DATA FOR THIS TASK below:

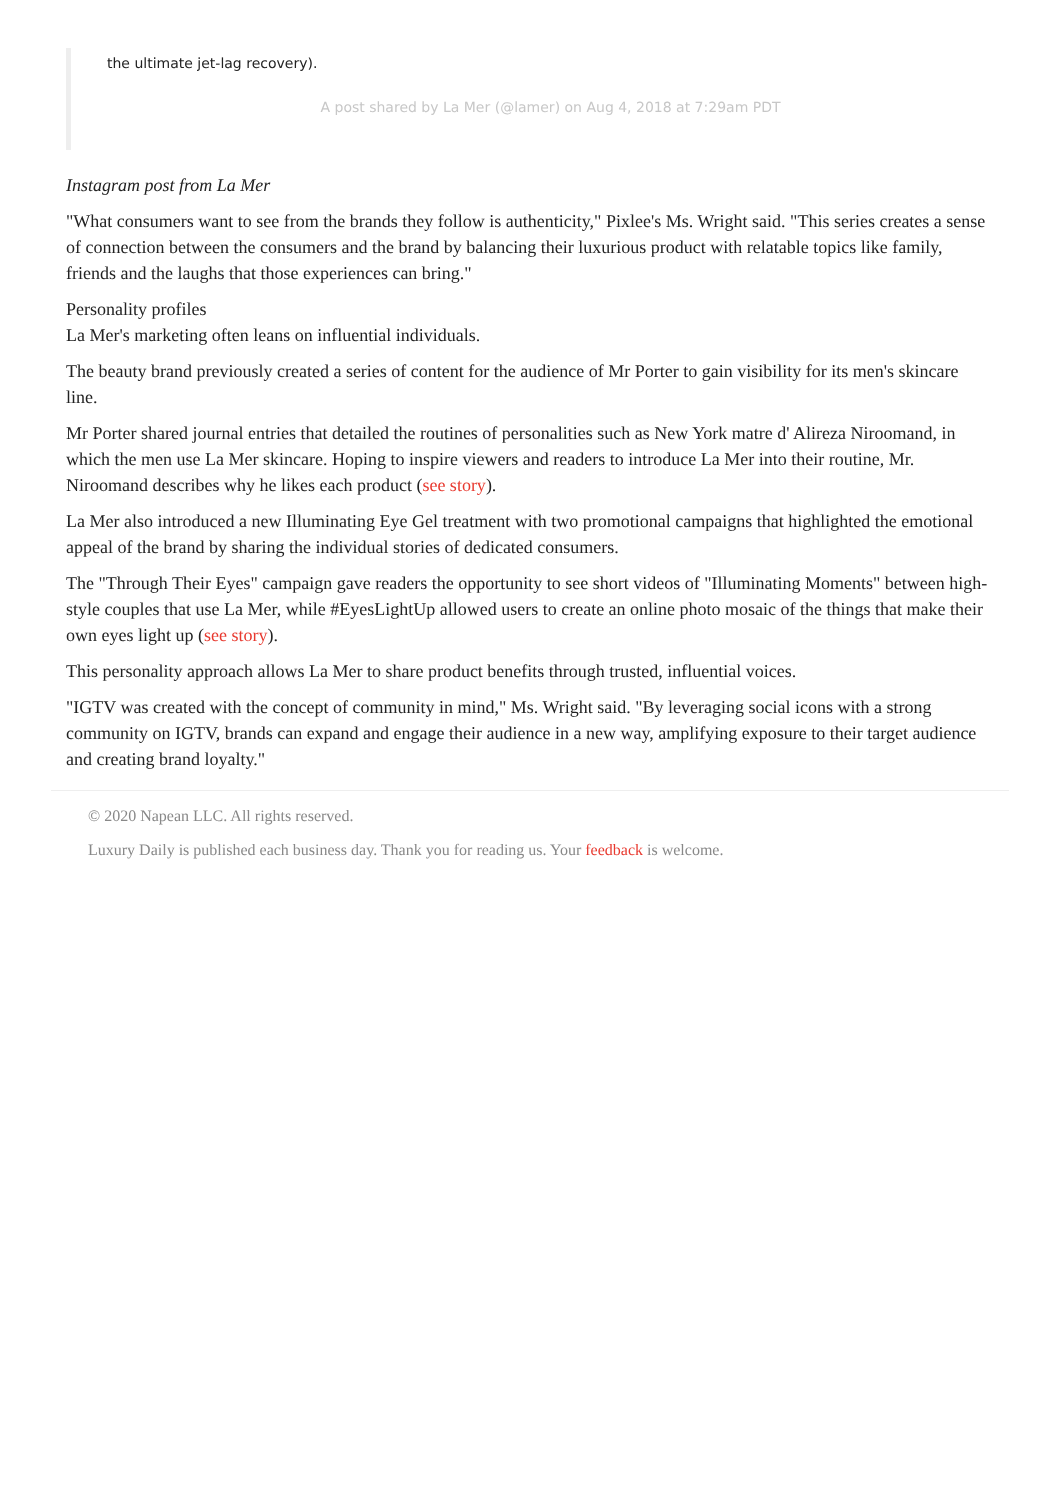the ultimate jet-lag recovery).
A post shared by La Mer (@lamer) on Aug 4, 2018 at 7:29am PDT
Instagram post from La Mer
"What consumers want to see from the brands they follow is authenticity," Pixlee's Ms. Wright said. "This series creates a sense of connection between the consumers and the brand by balancing their luxurious product with relatable topics like family, friends and the laughs that those experiences can bring."
Personality profiles
La Mer's marketing often leans on influential individuals.
The beauty brand previously created a series of content for the audience of Mr Porter to gain visibility for its men's skincare line.
Mr Porter shared journal entries that detailed the routines of personalities such as New York matre d' Alireza Niroomand, in which the men use La Mer skincare. Hoping to inspire viewers and readers to introduce La Mer into their routine, Mr. Niroomand describes why he likes each product (see story).
La Mer also introduced a new Illuminating Eye Gel treatment with two promotional campaigns that highlighted the emotional appeal of the brand by sharing the individual stories of dedicated consumers.
The "Through Their Eyes" campaign gave readers the opportunity to see short videos of "Illuminating Moments" between high-style couples that use La Mer, while #EyesLightUp allowed users to create an online photo mosaic of the things that make their own eyes light up (see story).
This personality approach allows La Mer to share product benefits through trusted, influential voices.
"IGTV was created with the concept of community in mind," Ms. Wright said. "By leveraging social icons with a strong community on IGTV, brands can expand and engage their audience in a new way, amplifying exposure to their target audience and creating brand loyalty."
© 2020 Napean LLC. All rights reserved.
Luxury Daily is published each business day. Thank you for reading us. Your feedback is welcome.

End of DATA FOR THIS TASK.

> **TRY IT**: Lines holding the string "said" in the records: how many are there? Give only the number.

> **THE COMPLETED TASK**: 2